Data records:
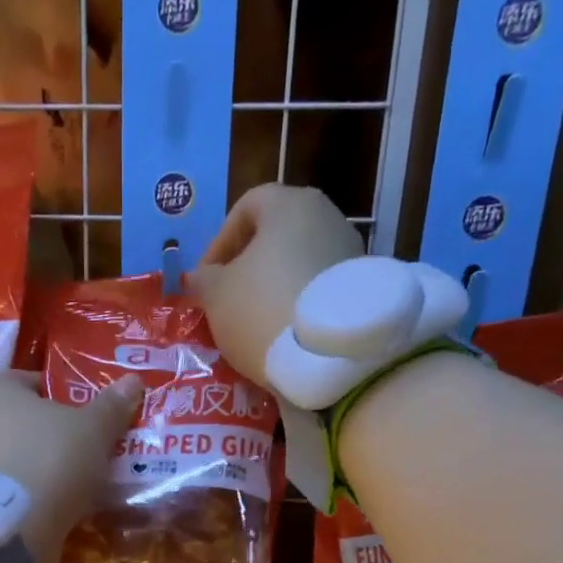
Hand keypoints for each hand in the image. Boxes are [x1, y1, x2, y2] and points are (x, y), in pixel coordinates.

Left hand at [0, 370, 142, 562]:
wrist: (8, 530)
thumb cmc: (49, 460)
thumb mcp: (93, 430)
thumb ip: (112, 406)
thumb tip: (133, 380)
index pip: (36, 381)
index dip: (67, 396)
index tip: (93, 417)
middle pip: (26, 422)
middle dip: (57, 436)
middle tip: (92, 452)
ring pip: (20, 459)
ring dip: (45, 470)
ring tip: (81, 485)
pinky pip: (13, 490)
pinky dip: (33, 496)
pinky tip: (59, 508)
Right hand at [192, 184, 365, 388]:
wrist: (327, 358)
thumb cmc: (261, 309)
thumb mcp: (216, 295)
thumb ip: (203, 280)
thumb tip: (199, 277)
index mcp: (290, 205)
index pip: (246, 207)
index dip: (219, 242)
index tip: (206, 279)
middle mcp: (327, 217)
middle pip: (277, 236)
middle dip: (248, 267)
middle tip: (228, 301)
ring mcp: (351, 253)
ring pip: (299, 264)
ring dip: (274, 288)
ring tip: (255, 323)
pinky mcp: (362, 291)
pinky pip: (318, 291)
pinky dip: (299, 306)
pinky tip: (284, 335)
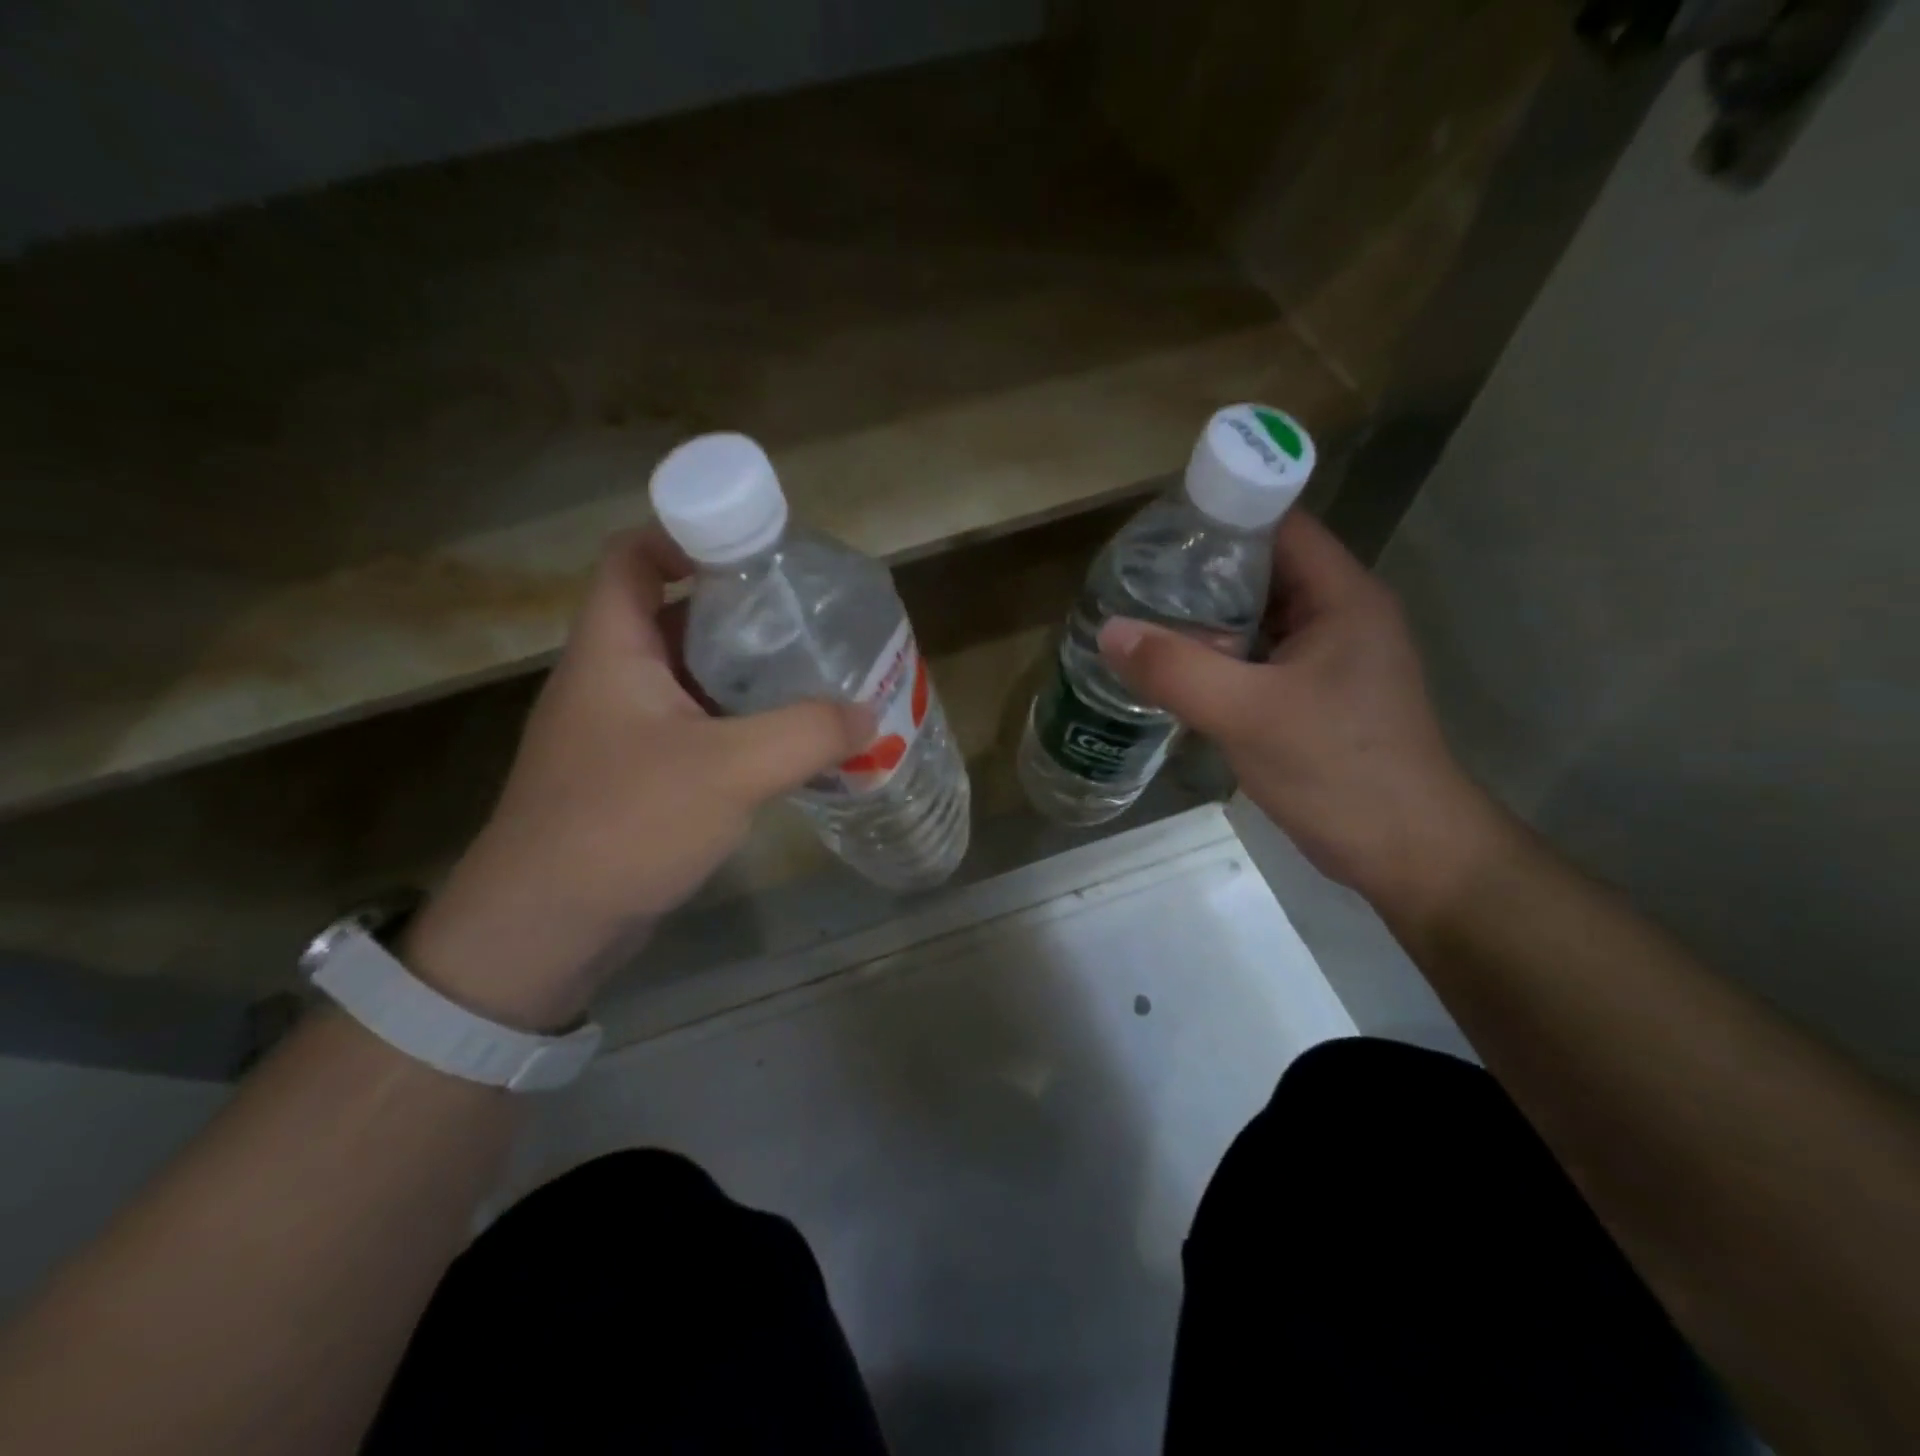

ABOUT THIS TASK:
Where a line above holds the word "middle", copy it.

ANSWER BOX:
middle pip: (26, 422)
middle dip: (57, 436)
middle tip: (92, 452)
middle mcp: (327, 217)
middle pip: (277, 236)
middle dip: (248, 267)
middle tip: (228, 301)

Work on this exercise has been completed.